BEGIN Dataset content
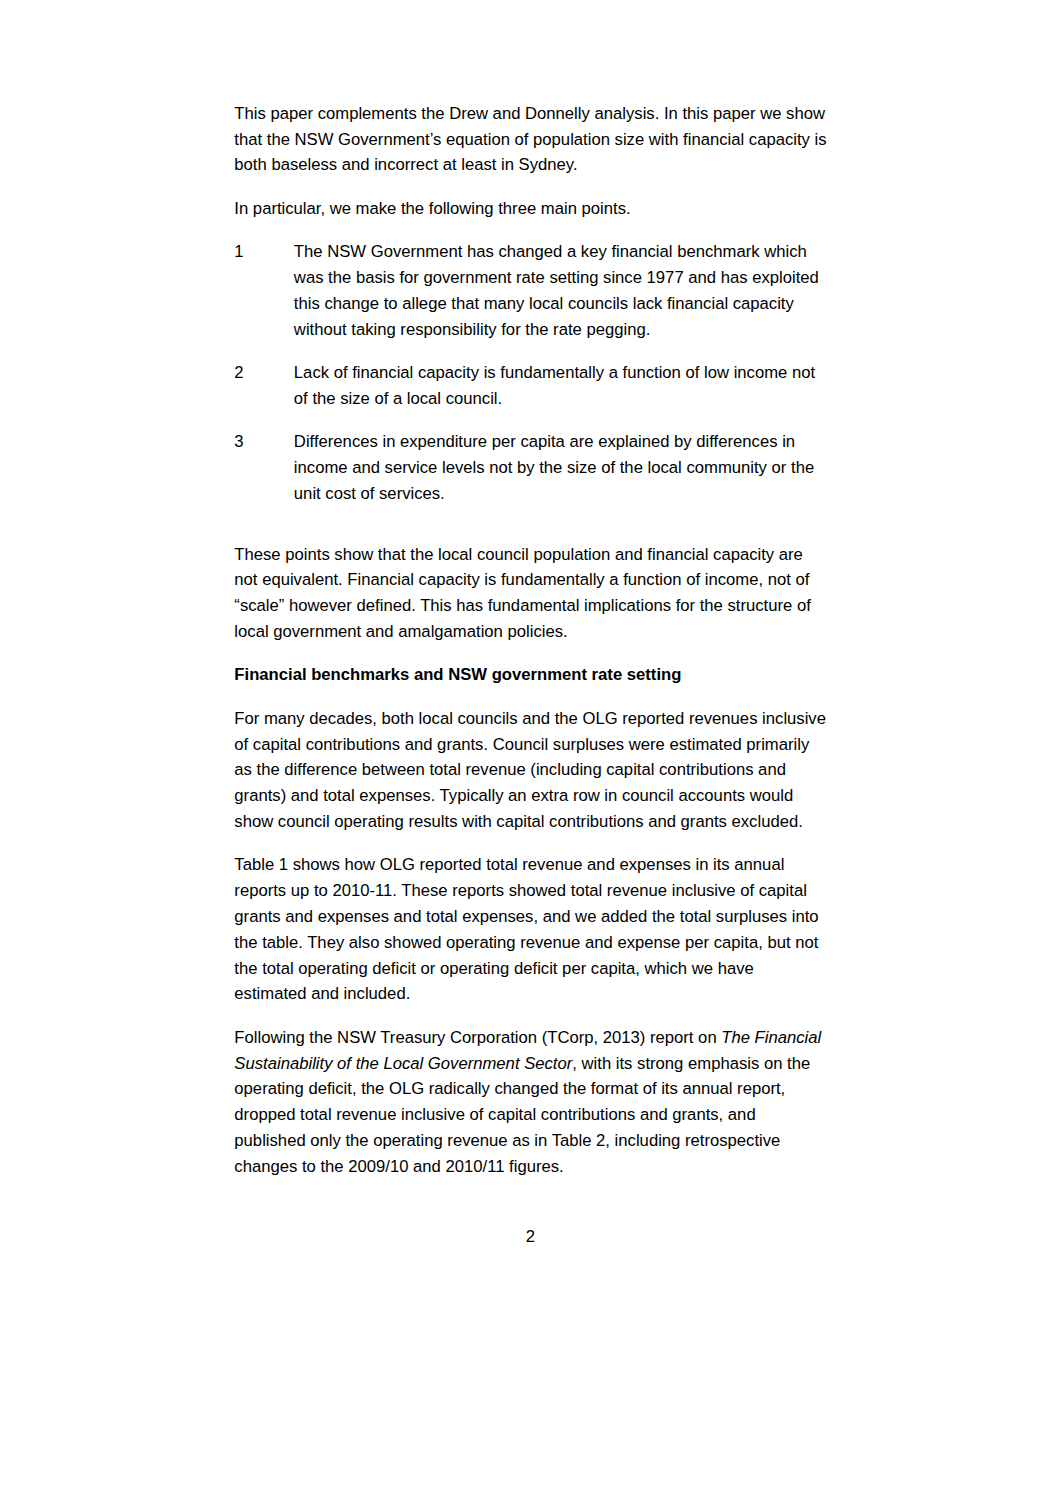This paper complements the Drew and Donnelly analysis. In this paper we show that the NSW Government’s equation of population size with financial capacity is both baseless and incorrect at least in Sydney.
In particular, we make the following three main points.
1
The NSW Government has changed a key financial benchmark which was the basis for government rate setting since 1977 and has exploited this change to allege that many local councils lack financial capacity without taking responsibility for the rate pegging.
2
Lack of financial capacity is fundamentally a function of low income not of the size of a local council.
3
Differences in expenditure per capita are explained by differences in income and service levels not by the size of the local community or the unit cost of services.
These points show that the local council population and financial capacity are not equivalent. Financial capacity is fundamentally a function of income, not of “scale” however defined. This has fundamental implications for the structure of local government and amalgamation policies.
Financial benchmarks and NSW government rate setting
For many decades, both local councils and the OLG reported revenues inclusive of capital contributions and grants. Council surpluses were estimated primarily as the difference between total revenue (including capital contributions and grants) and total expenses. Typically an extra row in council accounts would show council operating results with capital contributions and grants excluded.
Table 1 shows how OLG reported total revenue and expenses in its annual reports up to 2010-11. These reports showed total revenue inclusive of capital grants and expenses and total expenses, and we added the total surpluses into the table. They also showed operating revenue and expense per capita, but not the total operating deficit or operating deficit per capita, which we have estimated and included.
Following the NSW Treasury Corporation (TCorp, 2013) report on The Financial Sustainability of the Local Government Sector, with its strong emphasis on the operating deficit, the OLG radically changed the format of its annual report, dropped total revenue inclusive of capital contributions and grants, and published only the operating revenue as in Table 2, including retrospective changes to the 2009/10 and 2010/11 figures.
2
END Dataset content
BEGIN Dataset content
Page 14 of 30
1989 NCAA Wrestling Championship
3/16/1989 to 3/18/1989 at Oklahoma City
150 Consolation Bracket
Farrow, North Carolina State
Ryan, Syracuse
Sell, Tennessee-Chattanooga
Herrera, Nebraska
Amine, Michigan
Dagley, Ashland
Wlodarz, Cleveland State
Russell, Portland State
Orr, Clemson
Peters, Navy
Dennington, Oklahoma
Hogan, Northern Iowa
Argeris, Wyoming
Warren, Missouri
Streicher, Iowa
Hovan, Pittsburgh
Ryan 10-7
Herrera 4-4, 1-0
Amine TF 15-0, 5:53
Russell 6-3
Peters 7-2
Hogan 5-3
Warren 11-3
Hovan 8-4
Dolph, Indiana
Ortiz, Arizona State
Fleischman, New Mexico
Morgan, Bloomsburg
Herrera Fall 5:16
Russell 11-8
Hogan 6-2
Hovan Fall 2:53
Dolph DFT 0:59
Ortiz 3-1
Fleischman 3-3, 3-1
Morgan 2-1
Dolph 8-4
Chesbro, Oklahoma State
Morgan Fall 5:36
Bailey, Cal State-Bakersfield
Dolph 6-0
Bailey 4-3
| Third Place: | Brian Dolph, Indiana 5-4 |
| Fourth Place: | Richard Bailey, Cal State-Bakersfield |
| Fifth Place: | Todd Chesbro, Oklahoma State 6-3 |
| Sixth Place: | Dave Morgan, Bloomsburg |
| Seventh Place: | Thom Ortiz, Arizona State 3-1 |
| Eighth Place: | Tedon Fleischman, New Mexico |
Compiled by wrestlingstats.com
END Dataset content
Lines that hold "changed" are the ones to copy, so pick each out from the data.

The NSW Government has changed a key financial benchmark which was the basis for government rate setting since 1977 and has exploited this change to allege that many local councils lack financial capacity without taking responsibility for the rate pegging.
Following the NSW Treasury Corporation (TCorp, 2013) report on The Financial Sustainability of the Local Government Sector, with its strong emphasis on the operating deficit, the OLG radically changed the format of its annual report, dropped total revenue inclusive of capital contributions and grants, and published only the operating revenue as in Table 2, including retrospective changes to the 2009/10 and 2010/11 figures.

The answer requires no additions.